Dataset items:

○ ○ ○ ○ ○ ○ ○

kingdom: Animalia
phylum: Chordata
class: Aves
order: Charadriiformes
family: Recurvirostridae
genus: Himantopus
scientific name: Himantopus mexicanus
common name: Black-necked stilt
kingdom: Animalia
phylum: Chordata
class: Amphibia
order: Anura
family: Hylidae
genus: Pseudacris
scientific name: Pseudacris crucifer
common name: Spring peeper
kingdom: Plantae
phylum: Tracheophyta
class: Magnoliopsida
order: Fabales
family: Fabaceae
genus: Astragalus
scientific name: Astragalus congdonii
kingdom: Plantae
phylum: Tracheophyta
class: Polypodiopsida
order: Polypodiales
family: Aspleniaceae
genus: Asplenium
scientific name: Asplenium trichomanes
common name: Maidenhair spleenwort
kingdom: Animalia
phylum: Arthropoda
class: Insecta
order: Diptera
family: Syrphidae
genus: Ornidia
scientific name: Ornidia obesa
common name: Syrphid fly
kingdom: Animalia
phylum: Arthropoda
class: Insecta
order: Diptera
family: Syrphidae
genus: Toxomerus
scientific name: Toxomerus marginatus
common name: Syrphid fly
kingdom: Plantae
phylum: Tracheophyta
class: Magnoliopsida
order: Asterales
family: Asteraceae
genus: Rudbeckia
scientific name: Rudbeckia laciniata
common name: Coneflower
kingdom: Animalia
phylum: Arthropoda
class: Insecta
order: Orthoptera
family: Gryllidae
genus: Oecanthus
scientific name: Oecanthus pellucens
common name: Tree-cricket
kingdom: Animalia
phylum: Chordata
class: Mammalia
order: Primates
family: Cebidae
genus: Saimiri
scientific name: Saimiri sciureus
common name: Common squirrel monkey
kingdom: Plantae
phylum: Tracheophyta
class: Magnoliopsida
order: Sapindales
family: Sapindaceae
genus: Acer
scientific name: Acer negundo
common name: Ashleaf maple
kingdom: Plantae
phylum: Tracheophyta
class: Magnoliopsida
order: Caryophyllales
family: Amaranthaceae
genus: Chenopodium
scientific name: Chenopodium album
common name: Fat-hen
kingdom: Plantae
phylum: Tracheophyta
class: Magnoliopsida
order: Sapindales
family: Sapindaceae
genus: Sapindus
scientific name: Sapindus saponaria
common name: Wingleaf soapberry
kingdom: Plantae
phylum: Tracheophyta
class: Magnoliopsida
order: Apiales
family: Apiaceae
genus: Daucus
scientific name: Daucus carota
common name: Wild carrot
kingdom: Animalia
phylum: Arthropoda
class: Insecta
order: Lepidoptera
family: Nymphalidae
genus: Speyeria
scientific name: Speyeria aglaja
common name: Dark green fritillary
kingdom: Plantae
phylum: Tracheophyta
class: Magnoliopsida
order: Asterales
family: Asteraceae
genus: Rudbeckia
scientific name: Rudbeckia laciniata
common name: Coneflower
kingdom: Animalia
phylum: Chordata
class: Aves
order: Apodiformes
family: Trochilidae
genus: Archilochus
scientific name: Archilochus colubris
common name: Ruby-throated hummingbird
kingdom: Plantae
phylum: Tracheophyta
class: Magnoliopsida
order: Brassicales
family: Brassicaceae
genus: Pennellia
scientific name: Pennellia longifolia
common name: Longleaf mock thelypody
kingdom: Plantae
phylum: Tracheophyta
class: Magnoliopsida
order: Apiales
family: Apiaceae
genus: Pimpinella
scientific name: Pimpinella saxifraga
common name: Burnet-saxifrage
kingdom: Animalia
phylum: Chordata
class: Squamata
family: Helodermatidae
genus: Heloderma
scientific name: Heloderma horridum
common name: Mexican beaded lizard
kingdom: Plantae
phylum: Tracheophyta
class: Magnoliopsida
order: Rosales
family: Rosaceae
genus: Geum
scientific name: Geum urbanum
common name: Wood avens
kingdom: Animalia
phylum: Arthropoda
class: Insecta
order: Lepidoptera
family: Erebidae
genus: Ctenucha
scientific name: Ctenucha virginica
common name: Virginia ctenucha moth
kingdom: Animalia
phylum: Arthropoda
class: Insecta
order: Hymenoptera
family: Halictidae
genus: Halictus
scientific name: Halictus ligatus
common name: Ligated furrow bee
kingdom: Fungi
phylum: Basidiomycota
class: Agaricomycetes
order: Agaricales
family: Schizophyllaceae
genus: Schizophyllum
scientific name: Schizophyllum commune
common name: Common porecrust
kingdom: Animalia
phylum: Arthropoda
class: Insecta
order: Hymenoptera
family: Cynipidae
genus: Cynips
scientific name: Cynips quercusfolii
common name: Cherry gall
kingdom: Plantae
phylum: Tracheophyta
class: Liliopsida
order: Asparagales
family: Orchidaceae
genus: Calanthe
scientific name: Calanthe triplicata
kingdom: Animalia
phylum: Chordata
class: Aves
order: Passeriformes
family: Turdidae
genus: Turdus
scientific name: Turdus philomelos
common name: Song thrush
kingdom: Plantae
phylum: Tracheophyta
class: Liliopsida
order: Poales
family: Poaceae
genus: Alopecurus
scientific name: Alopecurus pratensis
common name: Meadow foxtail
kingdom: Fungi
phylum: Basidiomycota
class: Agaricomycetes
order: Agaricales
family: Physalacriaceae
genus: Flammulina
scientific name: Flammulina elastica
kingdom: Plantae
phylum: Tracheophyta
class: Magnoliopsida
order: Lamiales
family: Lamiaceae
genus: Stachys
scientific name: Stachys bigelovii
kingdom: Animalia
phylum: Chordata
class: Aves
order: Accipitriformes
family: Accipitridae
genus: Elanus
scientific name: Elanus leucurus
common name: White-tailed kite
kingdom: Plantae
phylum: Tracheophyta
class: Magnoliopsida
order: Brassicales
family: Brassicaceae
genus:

○ ○ ○ ○ ○ ○ ○

### Objective
Lay out every line of the dataset items above as a Markdown table with two columns, "Row" for the row number and "Line" for the text of the line, and leave out any blank lines.

### Result for this task
| Row | Line |
|---|---|
| 1 | kingdom: Animalia |
| 2 | phylum: Chordata |
| 3 | class: Aves |
| 4 | order: Charadriiformes |
| 5 | family: Recurvirostridae |
| 6 | genus: Himantopus |
| 7 | scientific name: Himantopus mexicanus |
| 8 | common name: Black-necked stilt |
| 9 | kingdom: Animalia |
| 10 | phylum: Chordata |
| 11 | class: Amphibia |
| 12 | order: Anura |
| 13 | family: Hylidae |
| 14 | genus: Pseudacris |
| 15 | scientific name: Pseudacris crucifer |
| 16 | common name: Spring peeper |
| 17 | kingdom: Plantae |
| 18 | phylum: Tracheophyta |
| 19 | class: Magnoliopsida |
| 20 | order: Fabales |
| 21 | family: Fabaceae |
| 22 | genus: Astragalus |
| 23 | scientific name: Astragalus congdonii |
| 24 | kingdom: Plantae |
| 25 | phylum: Tracheophyta |
| 26 | class: Polypodiopsida |
| 27 | order: Polypodiales |
| 28 | family: Aspleniaceae |
| 29 | genus: Asplenium |
| 30 | scientific name: Asplenium trichomanes |
| 31 | common name: Maidenhair spleenwort |
| 32 | kingdom: Animalia |
| 33 | phylum: Arthropoda |
| 34 | class: Insecta |
| 35 | order: Diptera |
| 36 | family: Syrphidae |
| 37 | genus: Ornidia |
| 38 | scientific name: Ornidia obesa |
| 39 | common name: Syrphid fly |
| 40 | kingdom: Animalia |
| 41 | phylum: Arthropoda |
| 42 | class: Insecta |
| 43 | order: Diptera |
| 44 | family: Syrphidae |
| 45 | genus: Toxomerus |
| 46 | scientific name: Toxomerus marginatus |
| 47 | common name: Syrphid fly |
| 48 | kingdom: Plantae |
| 49 | phylum: Tracheophyta |
| 50 | class: Magnoliopsida |
| 51 | order: Asterales |
| 52 | family: Asteraceae |
| 53 | genus: Rudbeckia |
| 54 | scientific name: Rudbeckia laciniata |
| 55 | common name: Coneflower |
| 56 | kingdom: Animalia |
| 57 | phylum: Arthropoda |
| 58 | class: Insecta |
| 59 | order: Orthoptera |
| 60 | family: Gryllidae |
| 61 | genus: Oecanthus |
| 62 | scientific name: Oecanthus pellucens |
| 63 | common name: Tree-cricket |
| 64 | kingdom: Animalia |
| 65 | phylum: Chordata |
| 66 | class: Mammalia |
| 67 | order: Primates |
| 68 | family: Cebidae |
| 69 | genus: Saimiri |
| 70 | scientific name: Saimiri sciureus |
| 71 | common name: Common squirrel monkey |
| 72 | kingdom: Plantae |
| 73 | phylum: Tracheophyta |
| 74 | class: Magnoliopsida |
| 75 | order: Sapindales |
| 76 | family: Sapindaceae |
| 77 | genus: Acer |
| 78 | scientific name: Acer negundo |
| 79 | common name: Ashleaf maple |
| 80 | kingdom: Plantae |
| 81 | phylum: Tracheophyta |
| 82 | class: Magnoliopsida |
| 83 | order: Caryophyllales |
| 84 | family: Amaranthaceae |
| 85 | genus: Chenopodium |
| 86 | scientific name: Chenopodium album |
| 87 | common name: Fat-hen |
| 88 | kingdom: Plantae |
| 89 | phylum: Tracheophyta |
| 90 | class: Magnoliopsida |
| 91 | order: Sapindales |
| 92 | family: Sapindaceae |
| 93 | genus: Sapindus |
| 94 | scientific name: Sapindus saponaria |
| 95 | common name: Wingleaf soapberry |
| 96 | kingdom: Plantae |
| 97 | phylum: Tracheophyta |
| 98 | class: Magnoliopsida |
| 99 | order: Apiales |
| 100 | family: Apiaceae |
| 101 | genus: Daucus |
| 102 | scientific name: Daucus carota |
| 103 | common name: Wild carrot |
| 104 | kingdom: Animalia |
| 105 | phylum: Arthropoda |
| 106 | class: Insecta |
| 107 | order: Lepidoptera |
| 108 | family: Nymphalidae |
| 109 | genus: Speyeria |
| 110 | scientific name: Speyeria aglaja |
| 111 | common name: Dark green fritillary |
| 112 | kingdom: Plantae |
| 113 | phylum: Tracheophyta |
| 114 | class: Magnoliopsida |
| 115 | order: Asterales |
| 116 | family: Asteraceae |
| 117 | genus: Rudbeckia |
| 118 | scientific name: Rudbeckia laciniata |
| 119 | common name: Coneflower |
| 120 | kingdom: Animalia |
| 121 | phylum: Chordata |
| 122 | class: Aves |
| 123 | order: Apodiformes |
| 124 | family: Trochilidae |
| 125 | genus: Archilochus |
| 126 | scientific name: Archilochus colubris |
| 127 | common name: Ruby-throated hummingbird |
| 128 | kingdom: Plantae |
| 129 | phylum: Tracheophyta |
| 130 | class: Magnoliopsida |
| 131 | order: Brassicales |
| 132 | family: Brassicaceae |
| 133 | genus: Pennellia |
| 134 | scientific name: Pennellia longifolia |
| 135 | common name: Longleaf mock thelypody |
| 136 | kingdom: Plantae |
| 137 | phylum: Tracheophyta |
| 138 | class: Magnoliopsida |
| 139 | order: Apiales |
| 140 | family: Apiaceae |
| 141 | genus: Pimpinella |
| 142 | scientific name: Pimpinella saxifraga |
| 143 | common name: Burnet-saxifrage |
| 144 | kingdom: Animalia |
| 145 | phylum: Chordata |
| 146 | class: Squamata |
| 147 | family: Helodermatidae |
| 148 | genus: Heloderma |
| 149 | scientific name: Heloderma horridum |
| 150 | common name: Mexican beaded lizard |
| 151 | kingdom: Plantae |
| 152 | phylum: Tracheophyta |
| 153 | class: Magnoliopsida |
| 154 | order: Rosales |
| 155 | family: Rosaceae |
| 156 | genus: Geum |
| 157 | scientific name: Geum urbanum |
| 158 | common name: Wood avens |
| 159 | kingdom: Animalia |
| 160 | phylum: Arthropoda |
| 161 | class: Insecta |
| 162 | order: Lepidoptera |
| 163 | family: Erebidae |
| 164 | genus: Ctenucha |
| 165 | scientific name: Ctenucha virginica |
| 166 | common name: Virginia ctenucha moth |
| 167 | kingdom: Animalia |
| 168 | phylum: Arthropoda |
| 169 | class: Insecta |
| 170 | order: Hymenoptera |
| 171 | family: Halictidae |
| 172 | genus: Halictus |
| 173 | scientific name: Halictus ligatus |
| 174 | common name: Ligated furrow bee |
| 175 | kingdom: Fungi |
| 176 | phylum: Basidiomycota |
| 177 | class: Agaricomycetes |
| 178 | order: Agaricales |
| 179 | family: Schizophyllaceae |
| 180 | genus: Schizophyllum |
| 181 | scientific name: Schizophyllum commune |
| 182 | common name: Common porecrust |
| 183 | kingdom: Animalia |
| 184 | phylum: Arthropoda |
| 185 | class: Insecta |
| 186 | order: Hymenoptera |
| 187 | family: Cynipidae |
| 188 | genus: Cynips |
| 189 | scientific name: Cynips quercusfolii |
| 190 | common name: Cherry gall |
| 191 | kingdom: Plantae |
| 192 | phylum: Tracheophyta |
| 193 | class: Liliopsida |
| 194 | order: Asparagales |
| 195 | family: Orchidaceae |
| 196 | genus: Calanthe |
| 197 | scientific name: Calanthe triplicata |
| 198 | kingdom: Animalia |
| 199 | phylum: Chordata |
| 200 | class: Aves |
| 201 | order: Passeriformes |
| 202 | family: Turdidae |
| 203 | genus: Turdus |
| 204 | scientific name: Turdus philomelos |
| 205 | common name: Song thrush |
| 206 | kingdom: Plantae |
| 207 | phylum: Tracheophyta |
| 208 | class: Liliopsida |
| 209 | order: Poales |
| 210 | family: Poaceae |
| 211 | genus: Alopecurus |
| 212 | scientific name: Alopecurus pratensis |
| 213 | common name: Meadow foxtail |
| 214 | kingdom: Fungi |
| 215 | phylum: Basidiomycota |
| 216 | class: Agaricomycetes |
| 217 | order: Agaricales |
| 218 | family: Physalacriaceae |
| 219 | genus: Flammulina |
| 220 | scientific name: Flammulina elastica |
| 221 | kingdom: Plantae |
| 222 | phylum: Tracheophyta |
| 223 | class: Magnoliopsida |
| 224 | order: Lamiales |
| 225 | family: Lamiaceae |
| 226 | genus: Stachys |
| 227 | scientific name: Stachys bigelovii |
| 228 | kingdom: Animalia |
| 229 | phylum: Chordata |
| 230 | class: Aves |
| 231 | order: Accipitriformes |
| 232 | family: Accipitridae |
| 233 | genus: Elanus |
| 234 | scientific name: Elanus leucurus |
| 235 | common name: White-tailed kite |
| 236 | kingdom: Plantae |
| 237 | phylum: Tracheophyta |
| 238 | class: Magnoliopsida |
| 239 | order: Brassicales |
| 240 | family: Brassicaceae |
| 241 | genus: |